Damals war Herbert Pixner im Rathaus aufgetreten. Am Samstagabend folgten ihm nun in der Frankschen Scheune in Oberaspach drei junge, um die 19 Jahre alte Musikerinnen aus Tirol nach, die sich schlicht als Trio "Jung und frisch" bezeichnen.

Deren zweite CD "Nö Oane" hatte Pixner selbst der Öffentlichkeit präsentiert, waren doch auch Stücke von ihm darauf zu finden. Und Pixner war Aufnahmeleiter bei der Produktion. Pixner, der Stücke irgendwo zwischen Singer-Songwriter, Tom-Waits-Anklängen, Jazz, Rock, Pop und traditionellen Tänzen aus den Alpen wie dem Boarischen, der Polka oder dem Walzer ansiedelt, ist für die Violinspielerin Katharina Kuen, die Harmonika-Spielerin Anna Rausch und die Aushilfsharfenistin Teresa Klingler ein musikalisches Vorbild.

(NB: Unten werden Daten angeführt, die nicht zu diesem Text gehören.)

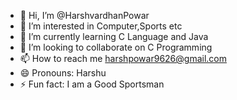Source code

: - 👋 Hi, I’m @HarshvardhanPowar
- 👀 I’m interested in Computer,Sports etc
- 🌱 I’m currently learning C Language and Java
- 💞️ I’m looking to collaborate on C Programming
- 📫 How to reach me harshpowar9626@gmail.com
- 😄 Pronouns: Harshu 
- ⚡ Fun fact: I am a Good Sportsman 

<!---
HarshvardhanPowar/HarshvardhanPowar is a ✨ special ✨ repository because its `README.md` (this file) appears on your GitHub profile.
You can click the Preview link to take a look at your changes.
--->
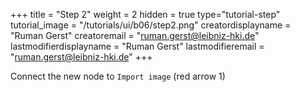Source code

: +++
title = "Step 2"
weight = 2
hidden = true
type="tutorial-step"
tutorial_image = "/tutorials/ui/b06/step2.png"
creatordisplayname = "Ruman Gerst"
creatoremail = "ruman.gerst@leibniz-hki.de"
lastmodifierdisplayname = "Ruman Gerst"
lastmodifieremail = "ruman.gerst@leibniz-hki.de"
+++

Connect the new node to `Import image` (red arrow 1)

Das gestanden sie auch in ihrer Moderation beim Konzert des Hohenloher Kultursommers in der Frankschen Scheune, als sie von ihrem Besuch auf der Alm bei Pixner berichteten. Eigentlich seien sie ja dort hingekommen, um mit ihm, der ebenfalls die steirische Harmonika spielt, gemeinsam zu musizieren. Aber dazu hat es dann nur noch ab und zu neben Bedienen von Gästen, Abspülen und dem Kümmern ums Vieh gereicht. Doch die drei Musikerinnen entpuppten sich nicht nur als Sympathieträgerinnen. Schon nach den ersten beiden Stücken, einem Landler und einer Polka wusste das Publikum - teilweise Volksmusikfans - sehr schnell, dass das Trio hervorragend abgestimmtes Können auf seinen Instrumenten zeigte. Da war ging die Harfe klanglich nie vor der Harmonika in die Knie. Auch die Violine wusste sich gegen das kräftig klingende Ziehharmonikainstrument beim Melodieren zu behaupten.

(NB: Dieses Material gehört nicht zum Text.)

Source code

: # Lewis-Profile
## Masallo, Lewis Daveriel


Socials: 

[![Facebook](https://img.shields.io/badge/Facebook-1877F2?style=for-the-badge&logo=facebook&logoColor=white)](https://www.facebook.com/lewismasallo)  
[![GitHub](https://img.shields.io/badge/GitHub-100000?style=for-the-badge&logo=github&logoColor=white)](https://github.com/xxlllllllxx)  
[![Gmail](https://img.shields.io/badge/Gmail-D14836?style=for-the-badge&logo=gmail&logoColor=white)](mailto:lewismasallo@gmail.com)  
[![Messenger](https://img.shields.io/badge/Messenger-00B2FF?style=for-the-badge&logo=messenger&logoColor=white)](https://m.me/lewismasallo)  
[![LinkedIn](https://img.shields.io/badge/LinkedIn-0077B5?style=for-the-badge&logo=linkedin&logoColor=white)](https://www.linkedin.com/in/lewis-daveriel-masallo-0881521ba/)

Darüber hinaus gelangen den Musikerinnen perfekt abgestimmte Akzentsetzungen und wurde mit viel Lust musiziert. Espritvolle, federnde Staccati waren so im "Maxglaner Zigeunermarsch" zu hören oder später in Peter Margreiters "Substituten-Marsch", den Anna Rausch solo auf der steirischen Harmonika für die Harfenaushilfe spielte.

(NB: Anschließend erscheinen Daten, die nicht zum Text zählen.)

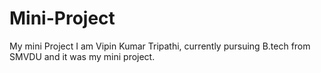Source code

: # Mini-Project
My mini Project
I am Vipin Kumar Tripathi, currently pursuing B.tech from SMVDU and it was my mini project.
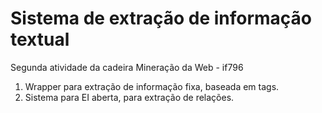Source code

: # Sistema de extração de informação textual
Segunda atividade da cadeira Mineração da Web - if796

1. Wrapper para extração de informação fixa, baseada em tags. 
2. Sistema para EI aberta, para extração de relações.
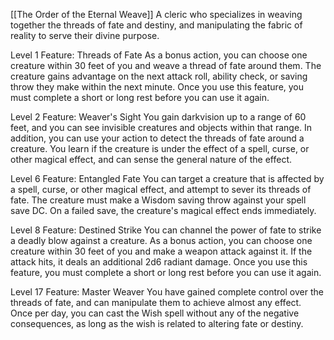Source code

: [[The Order of the Eternal Weave]]
A cleric who specializes in weaving together the threads of fate and destiny, and manipulating the fabric of reality to serve their divine purpose.

Level 1 Feature: Threads of Fate As a bonus action, you can choose one creature within 30 feet of you and weave a thread of fate around them. The creature gains advantage on the next attack roll, ability check, or saving throw they make within the next minute. Once you use this feature, you must complete a short or long rest before you can use it again.

Level 2 Feature: Weaver's Sight You gain darkvision up to a range of 60 feet, and you can see invisible creatures and objects within that range. In addition, you can use your action to detect the threads of fate around a creature. You learn if the creature is under the effect of a spell, curse, or other magical effect, and can sense the general nature of the effect.

Level 6 Feature: Entangled Fate You can target a creature that is affected by a spell, curse, or other magical effect, and attempt to sever its threads of fate. The creature must make a Wisdom saving throw against your spell save DC. On a failed save, the creature's magical effect ends immediately.

Level 8 Feature: Destined Strike You can channel the power of fate to strike a deadly blow against a creature. As a bonus action, you can choose one creature within 30 feet of you and make a weapon attack against it. If the attack hits, it deals an additional 2d6 radiant damage. Once you use this feature, you must complete a short or long rest before you can use it again.

Level 17 Feature: Master Weaver You have gained complete control over the threads of fate, and can manipulate them to achieve almost any effect. Once per day, you can cast the Wish spell without any of the negative consequences, as long as the wish is related to altering fate or destiny.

Die Substitutin Teresa Klingler erwies sich nicht bloß als Ersatz für die nicht mehr zum Ensemble gehörige Katharina Elmer. Zum "Isartal-Landler" bewies sie virtuoses Können und zu Hugo Blancos "Moliendo Café" Sinn für lateinamerikanische Rhythmen. Und bei den von Katharina Kuen und Anna Rausch im Duett gesungenen Volksweisen wusste sie einfühlsam zu begleiten.

Vor allem zu "Du alte Rumbumbl" klangen die beiden Sängerinnen dann aber doch ein wenig zu lieb von der Stimme her. Es funktionierte aber hervorragend zum wehmütigen "Und die Liab isch a Bach" oder zu den Jodelabschnitten von "Sieb"n Berg und sieb"n Tal und sieb"n Buam auf amoal".

Und in den durch ihren ganz eigenen Ton herausstechenden Pixner-Stücken ließ sich mit dem Trio schwelgen: im Walzerwiegen zum "Blondinen"-, "Verena"-, "Augenstern"- oder "Emanzen"-Walzer; im gesanglichen Spiel zu "Beautiful Seeress"; und in Roma-Tönen zu "Komisch Pannonisch" oder in Balalaika-Imitationen auf der Harmonika in der langsamen Einleitung des Zugabestücks "Der Russische". Dafür gab es im fast vollständigen gefüllten Saal frenetischen Applaus.